Nothing too surprising here, I think. We see that the United States and Europe spend the most, relative to their size. Look at Germany up there! And France! Kind of nuts.
Compare this public health spending map to the map of infectious Disease Outbreaks.
Nearly the opposite map in terms of perspective/size of countries, no? The Western Hemisphere is tiny tiny in this case, and India and Nigeria are MASSIVE.
Again, nothing here is too surprising. But it is really striking to see and compare these contracts in a similar format of distortion.

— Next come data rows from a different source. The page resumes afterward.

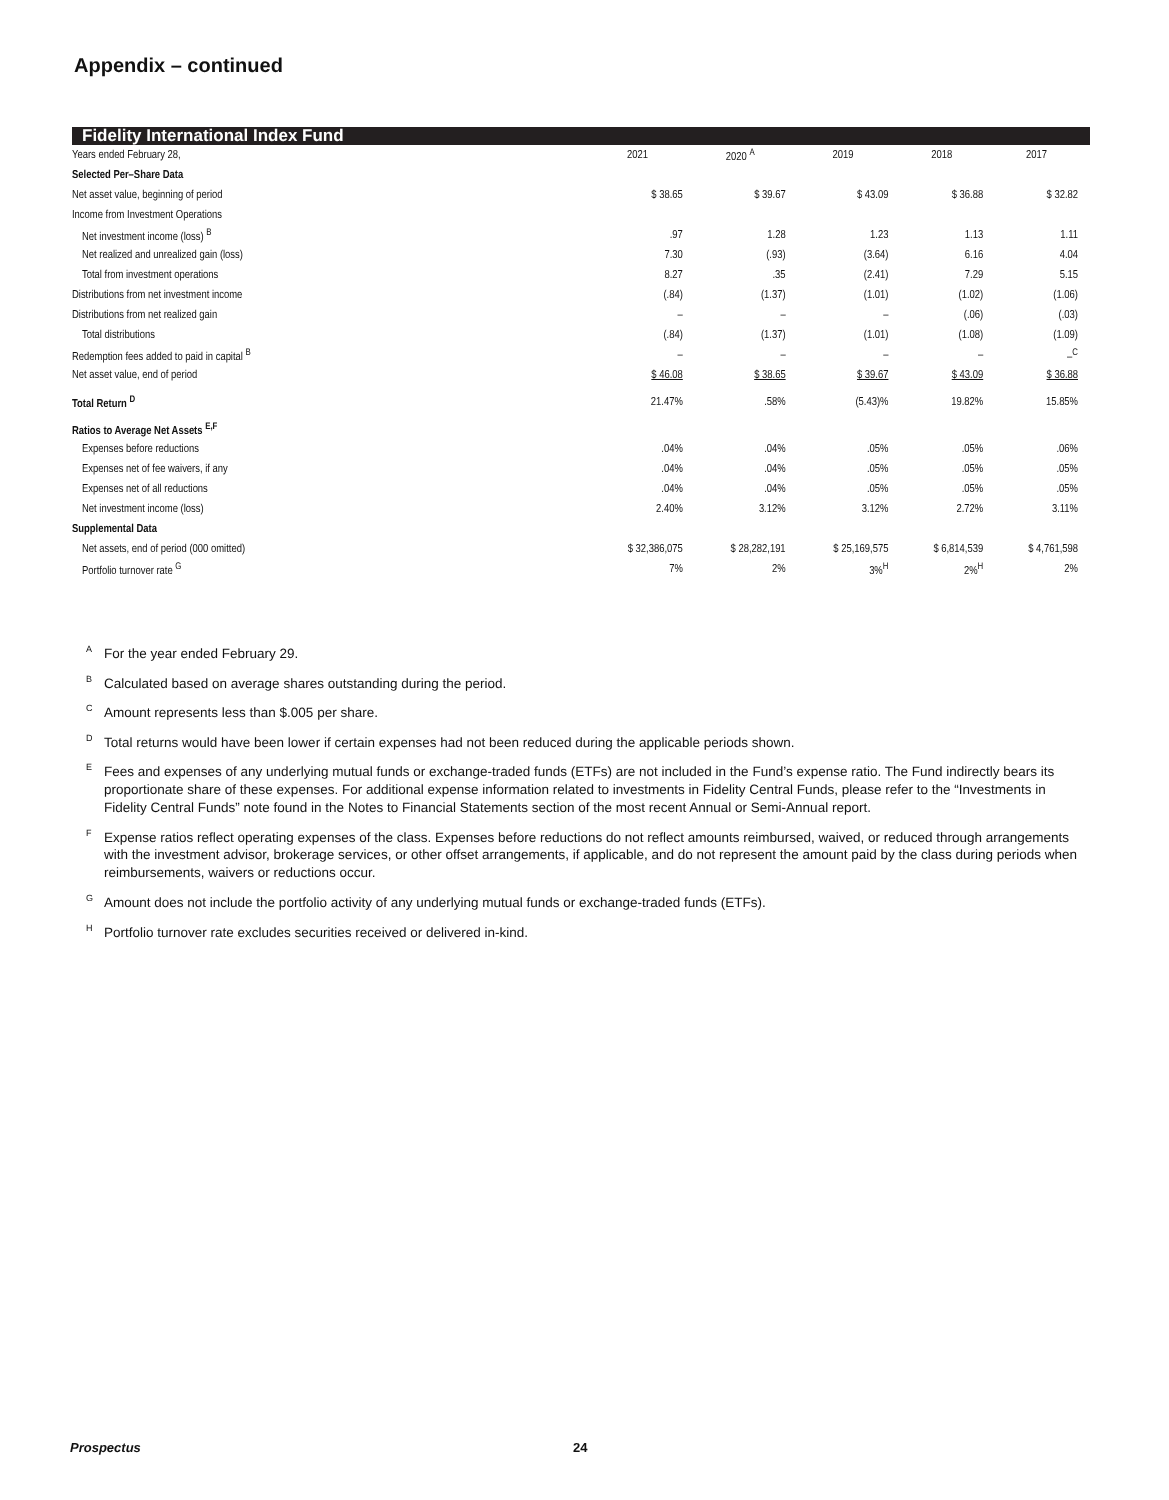Appendix – continued
Fidelity International Index Fund
| Years ended February 28, | 2021 | 2020 <sup>A</sup> | 2019 | 2018 | 2017 |
| Selected Per–Share Data | | | | | |
| Net asset value, beginning of period | $ 38.65 | $ 39.67 | $ 43.09 | $ 36.88 | $ 32.82 |
| Income from Investment Operations | | | | | |
| Net investment income (loss) <sup>B</sup> | .97 | 1.28 | 1.23 | 1.13 | 1.11 |
| Net realized and unrealized gain (loss) | 7.30 | (.93) | (3.64) | 6.16 | 4.04 |
| Total from investment operations | 8.27 | .35 | (2.41) | 7.29 | 5.15 |
| Distributions from net investment income | (.84) | (1.37) | (1.01) | (1.02) | (1.06) |
| Distributions from net realized gain | – | – | – | (.06) | (.03) |
| Total distributions | (.84) | (1.37) | (1.01) | (1.08) | (1.09) |
| Redemption fees added to paid in capital <sup>B</sup> | – | – | – | – | –<sup>C</sup> |
| Net asset value, end of period | $ 46.08 | $ 38.65 | $ 39.67 | $ 43.09 | $ 36.88 |
| Total Return <sup>D</sup> | 21.47% | .58% | (5.43)% | 19.82% | 15.85% |
| Ratios to Average Net Assets <sup>E,F</sup> | | | | | |
| Expenses before reductions | .04% | .04% | .05% | .05% | .06% |
| Expenses net of fee waivers, if any | .04% | .04% | .05% | .05% | .05% |
| Expenses net of all reductions | .04% | .04% | .05% | .05% | .05% |
| Net investment income (loss) | 2.40% | 3.12% | 3.12% | 2.72% | 3.11% |
| Supplemental Data | | | | | |
| Net assets, end of period (000 omitted) | $ 32,386,075 | $ 28,282,191 | $ 25,169,575 | $ 6,814,539 | $ 4,761,598 |
| Portfolio turnover rate <sup>G</sup> | 7% | 2% | 3%<sup>H</sup> | 2%<sup>H</sup> | 2% |
<sup>A</sup>For the year ended February 29.
<sup>B</sup>Calculated based on average shares outstanding during the period.
<sup>C</sup>Amount represents less than $.005 per share.
<sup>D</sup>Total returns would have been lower if certain expenses had not been reduced during the applicable periods shown.
<sup>E</sup>Fees and expenses of any underlying mutual funds or exchange-traded funds (ETFs) are not included in the Fund’s expense ratio. The Fund indirectly bears its proportionate share of these expenses. For additional expense information related to investments in Fidelity Central Funds, please refer to the “Investments in Fidelity Central Funds” note found in the Notes to Financial Statements section of the most recent Annual or Semi-Annual report.
<sup>F</sup>Expense ratios reflect operating expenses of the class. Expenses before reductions do not reflect amounts reimbursed, waived, or reduced through arrangements with the investment advisor, brokerage services, or other offset arrangements, if applicable, and do not represent the amount paid by the class during periods when reimbursements, waivers or reductions occur.
<sup>G</sup>Amount does not include the portfolio activity of any underlying mutual funds or exchange-traded funds (ETFs).
<sup>H</sup>Portfolio turnover rate excludes securities received or delivered in-kind.
Prospectus 24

Based on this information, consider where we find ourselves in the Ebola crisis. We have a highly infectious disease that travels through social networks, tearing apart families and communities while also presenting truly horrifying symptoms. The disease also presents itself in some of the hardest to reach communities on the planet. I have learned, throughout our efforts to improve tech opportunities for doctors and field workers in Liberia and Sierra Leone, that there really isn’t a one-size-fits-all solution to public health data collection and/or patient follow up. What worked for the US to run in its contact tracing programs are not necessarily a good fit for the communities that we work with in West Africa or the West African Diaspora Community.
This version of public health, especially in the face of a disease as challenging as Ebola, requires a mix of practical applications and rethinking models to fit limited infrastructure, and compassion for the communities that we are trying to reach. The tools we provide, on their own, are worthless if we cannot convince our communities to adopt and engage with them. This seems to be the missing piece in a number of the programs and efforts we see on the ground. But, I am hopeful that we will continue learning from our mistakes and improving our methods and outreach.